AM : Il y a en ce moment une lutte politique entre des projets pour l’humanité irréconciliables : soit le désir, la volonté sont la loi du marché et la loi tout court, soit la dignité humaine et le respect des droits du plus faibles sont protégés par la loi, y compris contre les désirs des forts. Autrement dit, le droit fondé sur la justice, ou la loi du plus fort (du plus riche, du plus médiatique, du politiquement correct…). Le Parlement européen, à plusieurs reprises, a identifié la GPA comme une nouvelle forme de traite humaine (cf. Le Parlement européen reconnaît la GPA comme une forme de traite des êtres humains), et c’est bien normal, car disposer d’un être humain, ici un enfant, c’est se comporter en « propriétaire », que l’enfant soit remis à titre gratuit ou rémunéré. L’amour promis à l’enfant ne change pas la réalité de la GPA, qui est d’être la commande et la remise d’un enfant. Le contrat de GPA n’est pas exécuté avec la « gestation », la grossesse, mais bel et bien avec la remise de l’enfant. C’est lui l’objet du contrat, c’est pourquoi la GPA ne peut pas être éthique, car il ne peut être éthique de disposer d’un être humain. C’est au contraire la définition même de l’esclavage, défini par le droit comme la situation d’un individu sur lequel s’exerce l’un des attributs du droit de propriété.
La décision finale sur la législation sera prise par les États membres, étant donné que le droit de la famille relève de la compétence nationale : avez-vous un message à faire passer à nos politiques ?
AM : En effet, rien n’est fait. Le vote en session plénière au Parlement européen est prévu pour décembre. En outre, le Parlement européen n’a dans cette procédure qu’une voix consultative, et le texte doit ensuite être voté, au Conseil de l’UE, par les ministres de la Justice des différents Etats. Il faut l’unanimité qui ne devrait pas être atteinte, car plusieurs Etats ont annoncé leur véto.

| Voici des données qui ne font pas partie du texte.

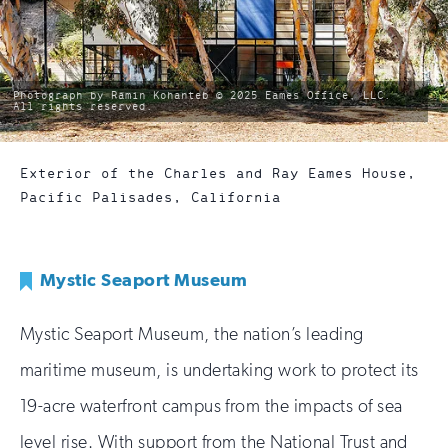
photo
Photograph by Ramin Kohanteb © 2025 Eames Office, LLC.
by:
All rights reserved.
Exterior of the Charles and Ray Eames House,
Pacific Palisades, California
Mystic Seaport Museum
Mystic Seaport Museum, the nation’s leading
maritime museum, is undertaking work to protect its
19-acre waterfront campus from the impacts of sea
level rise. With support from the National Trust and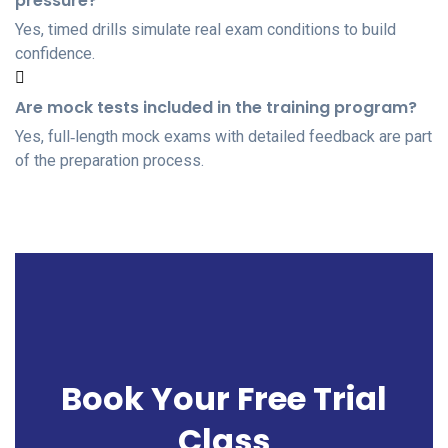
pressure?
Yes, timed drills simulate real exam conditions to build
confidence.
Are mock tests included in the training program?
Yes, full‑length mock exams with detailed feedback are part
of the preparation process.
Book Your Free Trial
Class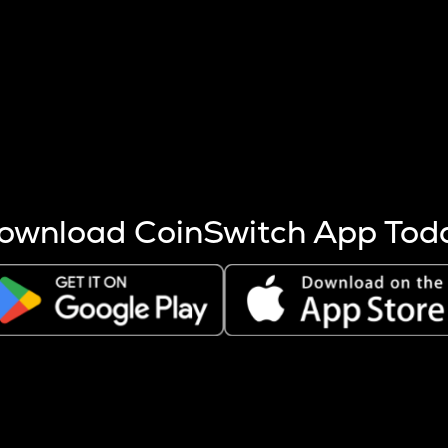
s more coins are mined.
 other factors like market cap and project fundamentals,
ptos.
ownload CoinSwitch App Tod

Le message que nous pouvons adresser aux politiques est simple : on ne vous a pas élus pour que vous baissiez les bras devant l’exploitation reproductive et le trafic d’enfants. Il faut sortir de la résignation, du fait accompli, et agir pour préserver efficacement les femmes, comme les enfants, qui font l’objet de ce marché. Arrêtons l’hypocrisie de régulariser le trafic sous ce prétexte cynique de l’intérêt de l’enfant, ce qui devient insoutenable. L’enjeu étant mondial, les efforts dans les droits internes devraient, sans aucun doute, s’inscrire dans le cadre d’un effort international concerté, grâce à une convention internationale portant cet objectif de l’abolition universelle de la GPA. C’est aussi l’objet de la Déclaration des Casablanca de mars dernier, qui comporte un projet de Convention internationale proposé aux Etats, ou encore ce qu’a demandé le Comité consultatif national d’éthique qui s’est déclaré « favorable à l’élaboration d’une convention internationale pour l’interdiction de la GPA et particulièrement attaché à l’effort diplomatique » (cf. Avis favorable du CCNE sur la “PMA pour toutes”), recommandant «l’engagement de négociations internationales, multilatérales »[1] . Nous attendons donc des politiques qu’ils engagent les différents pays dans une Convention internationale pour l’abolition universelle de la GPA. Le rêve serait de commencer par la France.
[1] Avis CCNE n° 126,15 juin 2017 sur les demandes sociétales de recours à l’assistance médicale à la procréation (AMP), p. 40.